Police car outside T&T reporter’s home: lawyer wants answer

(Trinidad Express) Lawyers acting on behalf of Newsday have called on Police Commissioner Dwayne Gibbs to explain why a marked police vehicle was stationed outside the home of reporter Andre Bagoo on Sunday night.

In a letter to Gibbs yesterday, attorney Rajesh Ramoutar called the presence of the police vehicle a “transparent attempt to intimidate” Bagoo.

In the letter, Ramoutar said the Anti-Corruption and Investigation Bureau (ACIB) “made it clear” neither Bagoo nor Newsday were suspected of any offence.

“The searches which were effected at their offices and home were merely for the purpose of obtaining evidence relative to an ongoing investigation in relation to other persons,” Ramoutar said in the letter.

“In those circumstances it seems plain that the stationing of a marked car at our client’s home was a transparent attempt to intimidate; an act of petulant retaliation for our client’s public criticism of the raid which was effected,” the lawyer said.

Ramoutar said the act caused “tremendous anxiety not only to our clients but also to the other members of Mr Bagoo’s family”.

“We view this action as a serious act of misconduct on the part of the Police Service and expect that as a responsible commissioner you will immediately take steps to investigate,” Ramoutar, of the firm Ashmead and Co, said.

The lawyers want to know who was responsible for the stationing of the police vehicle and the reason for it and said they hoped the letter to the commissioner would forestall any “overzealous actions” on the part of the members of the Police Service.

Ramoutar dismissed Gibbs’s suggestion that the “mere possession of a search warrant” gave police officers licence to effect a raid at a media house or home of a journalist.

“The action undertaken was disproportionate in scope and an unprecedented abuse of police power,” he said.

“Our clients demand the immediate return of seized property,” Ramoutar said.

Newsday also issued a statement yesterday denouncing the police vehicle parked outside Bagoo’s home.

“There were two men in the vehicle and the engine was running for the entire time, with headlights turned off in a dark area outside the house,” the statement noted, adding that Bagoo was not even at home at the time of the incident.

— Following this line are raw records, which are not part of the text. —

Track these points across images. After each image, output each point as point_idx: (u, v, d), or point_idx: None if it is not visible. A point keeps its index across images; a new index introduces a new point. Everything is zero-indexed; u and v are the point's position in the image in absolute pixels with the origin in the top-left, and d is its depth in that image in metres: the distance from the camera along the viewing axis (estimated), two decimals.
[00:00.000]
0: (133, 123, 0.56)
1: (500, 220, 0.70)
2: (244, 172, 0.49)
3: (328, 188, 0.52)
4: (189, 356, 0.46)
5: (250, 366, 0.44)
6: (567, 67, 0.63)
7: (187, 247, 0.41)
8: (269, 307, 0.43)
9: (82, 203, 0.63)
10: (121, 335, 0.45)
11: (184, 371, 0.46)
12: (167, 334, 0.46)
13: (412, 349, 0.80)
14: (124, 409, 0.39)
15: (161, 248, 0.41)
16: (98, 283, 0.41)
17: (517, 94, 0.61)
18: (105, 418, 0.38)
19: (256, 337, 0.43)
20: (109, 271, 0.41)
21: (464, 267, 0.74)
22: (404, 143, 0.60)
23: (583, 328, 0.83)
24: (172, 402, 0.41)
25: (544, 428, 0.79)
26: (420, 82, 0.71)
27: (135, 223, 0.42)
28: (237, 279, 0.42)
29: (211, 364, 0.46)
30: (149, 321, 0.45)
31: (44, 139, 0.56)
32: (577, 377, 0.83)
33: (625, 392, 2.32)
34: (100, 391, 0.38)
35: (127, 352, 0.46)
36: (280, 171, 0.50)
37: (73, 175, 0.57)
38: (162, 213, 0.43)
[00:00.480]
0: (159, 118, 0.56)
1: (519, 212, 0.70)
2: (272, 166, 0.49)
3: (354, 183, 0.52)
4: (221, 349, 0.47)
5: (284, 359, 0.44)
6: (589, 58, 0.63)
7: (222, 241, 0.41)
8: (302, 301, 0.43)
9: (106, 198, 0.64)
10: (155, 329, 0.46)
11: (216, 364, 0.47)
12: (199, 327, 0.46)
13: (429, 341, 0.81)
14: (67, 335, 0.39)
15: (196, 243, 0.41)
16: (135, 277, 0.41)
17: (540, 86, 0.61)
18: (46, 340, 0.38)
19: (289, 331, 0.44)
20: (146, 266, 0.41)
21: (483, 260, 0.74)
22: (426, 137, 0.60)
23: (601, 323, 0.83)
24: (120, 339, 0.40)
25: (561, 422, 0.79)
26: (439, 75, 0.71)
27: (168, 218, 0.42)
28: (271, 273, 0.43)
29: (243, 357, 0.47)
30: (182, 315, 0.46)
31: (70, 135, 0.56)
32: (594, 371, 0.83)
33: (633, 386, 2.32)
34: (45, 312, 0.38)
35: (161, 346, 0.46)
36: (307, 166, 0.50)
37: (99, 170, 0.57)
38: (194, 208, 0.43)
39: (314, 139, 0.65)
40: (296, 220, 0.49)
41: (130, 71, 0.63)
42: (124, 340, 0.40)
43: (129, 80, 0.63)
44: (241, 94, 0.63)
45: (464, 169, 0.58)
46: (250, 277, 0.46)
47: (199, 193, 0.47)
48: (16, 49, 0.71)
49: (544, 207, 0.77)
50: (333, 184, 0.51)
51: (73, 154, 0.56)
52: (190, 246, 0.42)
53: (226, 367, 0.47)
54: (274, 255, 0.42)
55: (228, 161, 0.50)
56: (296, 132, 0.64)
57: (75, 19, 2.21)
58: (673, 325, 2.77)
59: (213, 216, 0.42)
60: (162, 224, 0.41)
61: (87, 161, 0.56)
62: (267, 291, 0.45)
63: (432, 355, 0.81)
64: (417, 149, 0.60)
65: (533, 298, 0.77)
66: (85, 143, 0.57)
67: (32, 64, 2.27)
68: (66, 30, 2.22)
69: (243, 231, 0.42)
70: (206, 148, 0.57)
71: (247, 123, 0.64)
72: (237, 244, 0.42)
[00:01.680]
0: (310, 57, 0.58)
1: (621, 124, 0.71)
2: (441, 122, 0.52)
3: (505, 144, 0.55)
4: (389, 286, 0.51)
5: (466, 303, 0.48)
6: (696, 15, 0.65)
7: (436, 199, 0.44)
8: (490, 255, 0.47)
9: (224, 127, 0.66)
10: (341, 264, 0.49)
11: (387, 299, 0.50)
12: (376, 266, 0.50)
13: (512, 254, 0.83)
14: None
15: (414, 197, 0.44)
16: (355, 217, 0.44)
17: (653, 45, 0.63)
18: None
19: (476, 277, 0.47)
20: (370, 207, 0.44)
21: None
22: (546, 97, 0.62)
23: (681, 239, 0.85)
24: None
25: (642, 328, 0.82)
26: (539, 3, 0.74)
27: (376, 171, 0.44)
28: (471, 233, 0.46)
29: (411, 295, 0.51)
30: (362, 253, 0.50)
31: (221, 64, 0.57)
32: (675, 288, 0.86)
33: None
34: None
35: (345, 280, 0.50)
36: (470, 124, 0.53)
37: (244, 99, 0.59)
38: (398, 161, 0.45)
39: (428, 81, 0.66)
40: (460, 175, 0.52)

The paper repeated its “strong condemnation” of the search and seizure of computers at both its office and Bagoo’s home last Thursday and called on Gibbs to treat the matter with the “urgency it deserves”.

Last Thursday, nine policemen attached to the ACIB and led by Senior Supt Solomon Koon Koon executed a warrant and searched the offices of Newsday with respect to an article Bagoo wrote on December 20, 2011 about a row between Integrity Commission chairman Ken Gordon and deputy chairman Gladys Gafoor.

The police seized a computer used by Bagoo in their search for information about the sources he used to write his story. Police also went to Bagoo’s home and seized computers there.